Sibling Rivalry and Passive Aggression

Sometimes doesn’t show up for years. Sometimes a lot of years. Sometimes it blindsides you and you never see it coming. That’s where we are today.

My passive aggressive boyfriend grew up in a home with a brother just a few years younger than him, 2 sisters, then a sister who is 9 years younger, and finally a “menopause” baby boy who is 16 years younger.

They grew up most the time on a farm, or moving around, and the father ruled with an “iron fist”, literally. Nowadays he would definitely be prosecuted for child abuse. Some of the stories I’ve heard are incredible. I just never thought about any of them applying to anyone but my BF.
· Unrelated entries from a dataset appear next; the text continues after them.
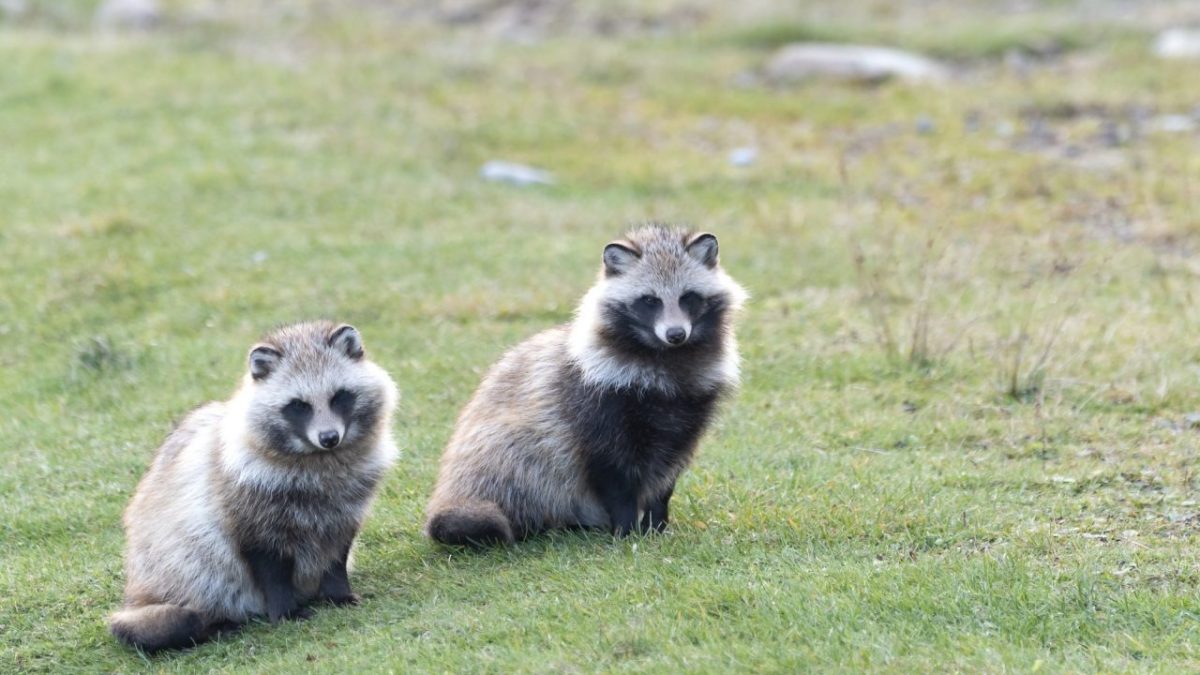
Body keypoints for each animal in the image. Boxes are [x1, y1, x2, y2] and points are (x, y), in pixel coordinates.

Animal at [108, 321, 398, 653]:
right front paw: (285, 611)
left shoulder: (344, 511)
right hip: (177, 582)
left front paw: (337, 593)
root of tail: (135, 597)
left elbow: (336, 555)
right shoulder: (245, 511)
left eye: (339, 396)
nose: (329, 438)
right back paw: (215, 624)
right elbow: (269, 567)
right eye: (299, 405)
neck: (321, 461)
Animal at [422, 223, 739, 542]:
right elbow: (611, 472)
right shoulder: (594, 402)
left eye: (688, 297)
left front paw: (657, 523)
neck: (665, 358)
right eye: (650, 301)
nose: (675, 334)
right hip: (502, 463)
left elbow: (667, 472)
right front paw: (626, 529)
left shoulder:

The BF joined the service right out of high school, as they did back then (he’s kind of old. LOL). That of course leaves the next boy to pick up the slack. The BF gets back from Viet Nam, hangs out for a year and takes off for California. As I’ve explained many times on this blog, there is not really an emotional connection with a passive aggressive. Once he took off for California he never called anyone in the family, not Mom, not siblings, not anyone. So who does Daddy rule next? The next brother.

When his Mom got up there in age, he started going back to see her every year on her birthday and of course it was like a family reunion, and he was like the prodigal son. He did this for several years. I even went with him the first couple of years we were together. Great Mother, great family, and I felt so accepted. The father had passed long before I came along. When the BF was out of work and money was tight, I still made sure he went every year even though we couldn’t afford for both of us to go.
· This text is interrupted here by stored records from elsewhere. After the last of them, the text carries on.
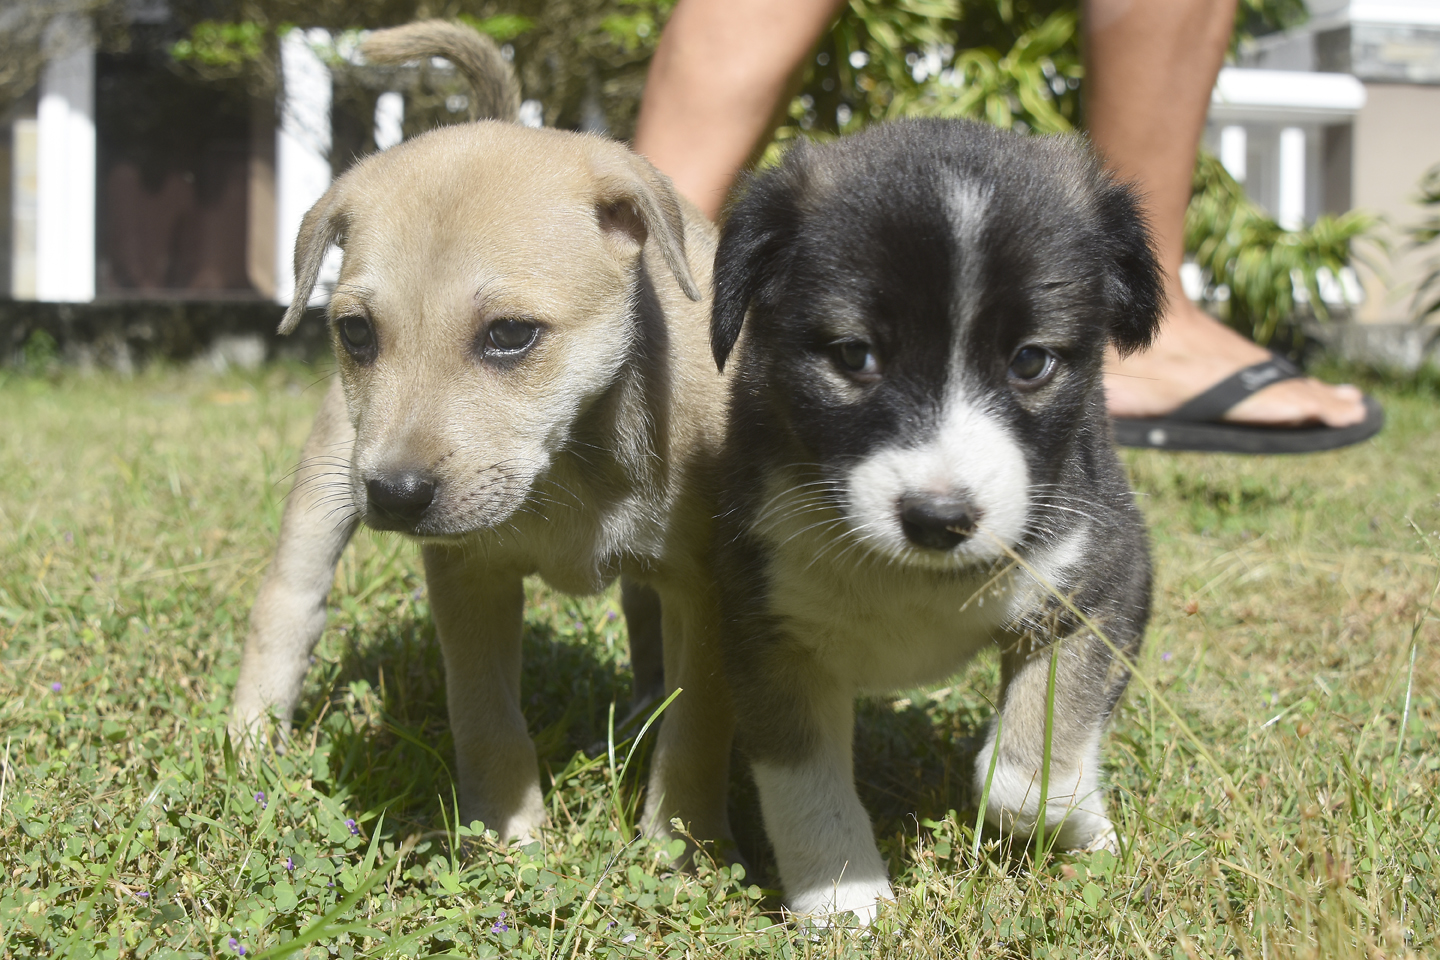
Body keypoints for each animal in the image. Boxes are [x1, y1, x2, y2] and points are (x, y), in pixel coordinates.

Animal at [234, 24, 737, 846]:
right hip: (326, 478)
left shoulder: (706, 589)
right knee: (288, 603)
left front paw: (679, 844)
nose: (395, 495)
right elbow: (486, 715)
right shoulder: (469, 576)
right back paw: (248, 744)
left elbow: (695, 729)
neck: (571, 462)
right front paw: (510, 834)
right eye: (355, 333)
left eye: (508, 334)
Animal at [714, 120, 1163, 921]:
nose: (938, 518)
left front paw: (1082, 824)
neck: (913, 577)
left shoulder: (1102, 579)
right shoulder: (765, 625)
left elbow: (1026, 778)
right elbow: (806, 785)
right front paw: (841, 897)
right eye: (854, 355)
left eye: (1032, 361)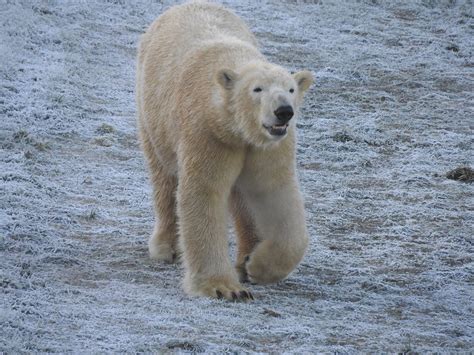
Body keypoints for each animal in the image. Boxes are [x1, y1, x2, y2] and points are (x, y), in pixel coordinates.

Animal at [136, 2, 314, 304]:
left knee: (243, 199)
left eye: (291, 89)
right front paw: (225, 288)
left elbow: (275, 193)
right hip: (153, 118)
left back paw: (245, 258)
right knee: (164, 178)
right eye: (257, 89)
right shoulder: (209, 134)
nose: (283, 111)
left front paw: (258, 266)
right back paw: (165, 247)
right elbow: (203, 193)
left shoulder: (266, 147)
The PABF’s mom passed a couple of years ago. I don’t think he’s been in touch with anyone since. I keep in touch with his youngest sister, email his sister that’s the second oldest, and that’s about it. We had to call his brother last week for a HUGE favor. They were always really close when they were younger. This is when you find out passive aggressive behavior runs in the family.
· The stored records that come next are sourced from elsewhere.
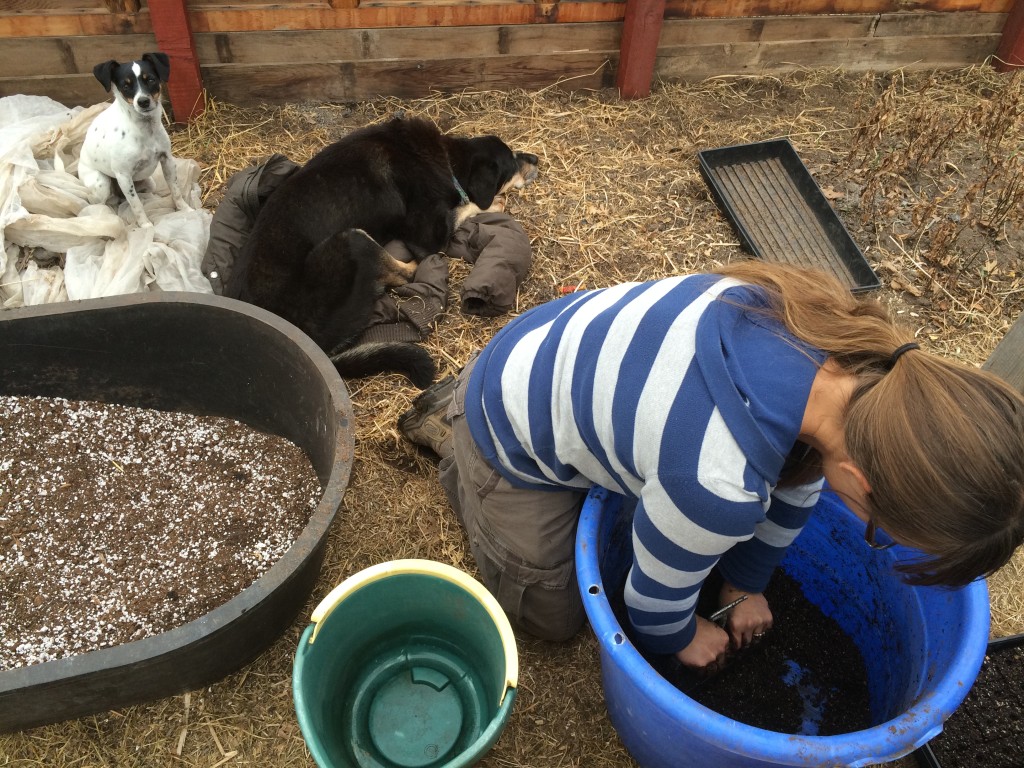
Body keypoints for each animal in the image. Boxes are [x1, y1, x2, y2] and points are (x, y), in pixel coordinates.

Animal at [226, 116, 544, 387]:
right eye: (512, 161)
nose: (536, 158)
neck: (448, 159)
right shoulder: (428, 237)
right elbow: (467, 207)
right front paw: (494, 202)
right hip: (351, 239)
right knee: (407, 273)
The BF’s brother said “Sure. Just give me a couple days because I’m on my way out of town in the morning. I’ll take care of it as soon as I get back”. We waited. Come 5 days later, the BF put in a call to him. No answer, no call back. Tuesday the same. It doesn’t take a brick to hit me in the head to start getting a clue, but I was still holding onto a little bit of hope. Today’s Wednesday. No word.

Why not just say “no” to start with? Why not even make up a lie as to why not, and then say no? Because this is how a passive aggressive gets even. This is so typical passive aggressive behavior. They say sure, or yes, and then blow you off. Sound familiar? Screw up people’s lives by doing that? Hell ya.

I learned a new lesson about passive aggressiveness this week. I learned that the odds are if the one in your life is passive aggressive, it probably runs in their family. It makes sense. If it’s a passive aggressive parent that caused your loved one’s behavior, then the siblings also have been influenced by that same parent. Many times it’s the passive aggressive parent they take after or admire, because children are very smart. They see how that type of behavior works for the parent using it. If a parent was so rigid in their discipline as to cause your loved one to be passive aggressive, there’s no reason to believe that the siblings would be any different. Drawing from my own childhood, my sister and I were treated completely different and we were two girls. I never gave a thought that the next boy in line would probably receive the same treatment that caused my BF’s passive aggressiveness.

I’ve learned another meaning to “dysfunctional family”.